Sujeira nos dentes
Dois velhos conhecidos encontram-se e trocam saberes sobre a vida.
- Outro dia falamos daquele Marco, o da ingratidão e inveja, lembra-se? Pois reencontrei uma professora que desenvolveu nojo por ele. E não sem razão, o que é pior. Até hoje são inimigos.
- Eu conheci o tipo e tive antipatia à primeira vista. Mas nojo? Por quê? Ele tem algum hábito, digamos, pouco ortodoxo?

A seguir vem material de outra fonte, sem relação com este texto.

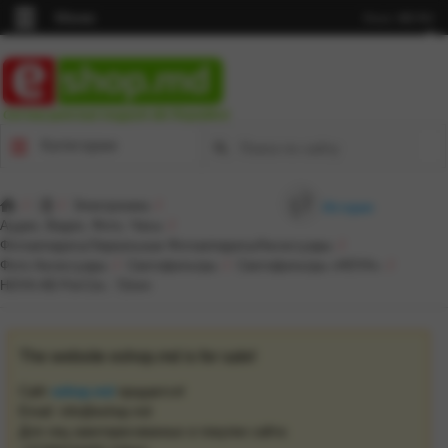
Меню
Язык:
MD
RU
Cel mai punctual magazin din Republică
Категории
/
/
Электроника
/
История
Аудио, Видео, Фото, Часы
/
Фотоаппараты/Зеркальные Фотоаппараты/Аксессуары
/
Фото Аксессуары
/
Светофильтры
/
Светофильтры «HOYA»
/
HOYA HD Pol-Circ. 72mm
The website eshop.md is for sale!
Сайт
eshop.md
продается!
Email: info@eshop.md
Для лиц заинтересованных в покупке сайта: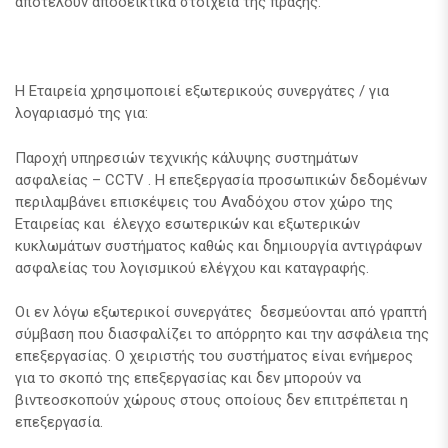
αποτελούν αποδεικτικά στοιχεία της πράξης.
Η Εταιρεία χρησιμοποιεί εξωτερικούς συνεργάτες / για
λογαριασμό της για:
Παροχή υπηρεσιών τεχνικής κάλυψης συστημάτων
ασφαλείας – CCTV . H επεξεργασία προσωπικών δεδομένων
περιλαμβάνει επισκέψεις του Αναδόχου στον χώρο της
Εταιρείας και έλεγχο εσωτερικών και εξωτερικών
κυκλωμάτων συστήματος καθώς και δημιουργία αντιγράφων
ασφαλείας του λογισμικού ελέγχου και καταγραφής.
Οι εν λόγω εξωτερικοί συνεργάτες δεσμεύονται από γραπτή
σύμβαση που διασφαλίζει το απόρρητο και την ασφάλεια της
επεξεργασίας. Ο χειριστής του συστήματος είναι ενήμερος
για το σκοπό της επεξεργασίας και δεν μπορούν να
βιντεοσκοπούν χώρους στους οποίους δεν επιτρέπεται η
επεξεργασία.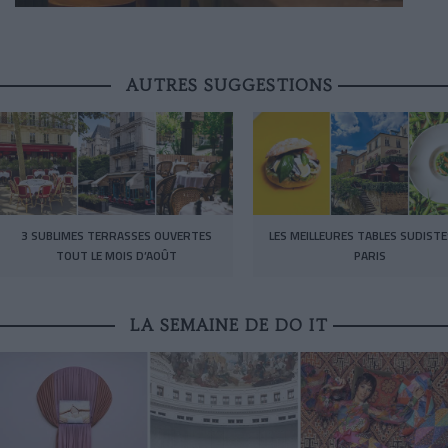
AUTRES SUGGESTIONS
3 SUBLIMES TERRASSES OUVERTES
LES MEILLEURES TABLES SUDISTE
TOUT LE MOIS D’AOÛT
PARIS
LA SEMAINE DE DO IT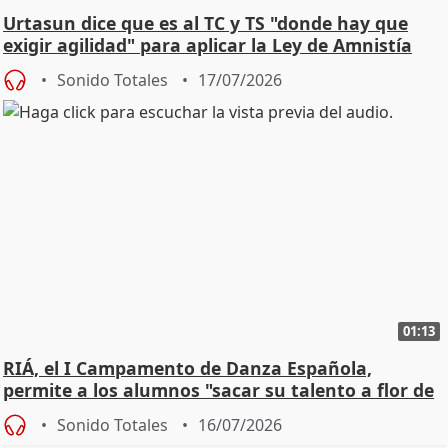
Urtasun dice que es al TC y TS "donde hay que
exigir agilidad" para aplicar la Ley de Amnistía
Sonido Totales
17/07/2026
01:13
RIÁ, el I Campamento de Danza Española,
permite a los alumnos "sacar su talento a flor de
piel"
Sonido Totales
16/07/2026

- Essa professora não aceitava que um professor-doutor não tivesse um mínimo de consciência de si. Para ela, como ele pode querer ensinar algo a alguém se ele nada ensina a si mesmo?
- Mas o que ele não conseguia aprender?
- Ele tinha o hábito de ir a reuniões com os dentes sujos de massa de bolacha. Quando ele abria a boca, a cena era constrangedora e, o pior, ninguém tinha coragem de alertá-lo.
- Bem, qualquer criança minimamente educada sabe que certos alimentos deixam camadas de resíduos nos dentes. Como ele não aprendeu isso?
- Mas, espere. Há mais. Ele cheirava a suor. Cheiro forte, de coisa azeda. Esse fedor e a visão dos dentes sujos impossibilitava qualquer acordo nas reuniões.
- Ele não tomava banho? Ou não trocava a camisa? Mas que horror! Eu o chamaria e diria que escovasse os dentes e usasse desodorante.
- A professora achava que ele não tomava banho, não trocava de camisa nem usava desodorante. Era jovem, no início dos 40, casado e com filhos pequenos. Nós não entendíamos como a esposa o deixava sair de casa naquele estado.
- E você não conversou com ele? Alguém tinha de alertá-lo. Se não for por caridade, tem de ser por higiene, saúde pública ou sei lá o quê.
- Eu ia fazê-lo, mas a professora antecipou-se. Disse a ele que ela não aguentava mais falar com ele e ver aqueles dentes sujos. E que ele deveria usar desodorante, pois ele fedia a suor. E tomar banho e lavar os cabelos.
- E ele deve ter odiado essa professora, já que é incapaz de sentir gratidão.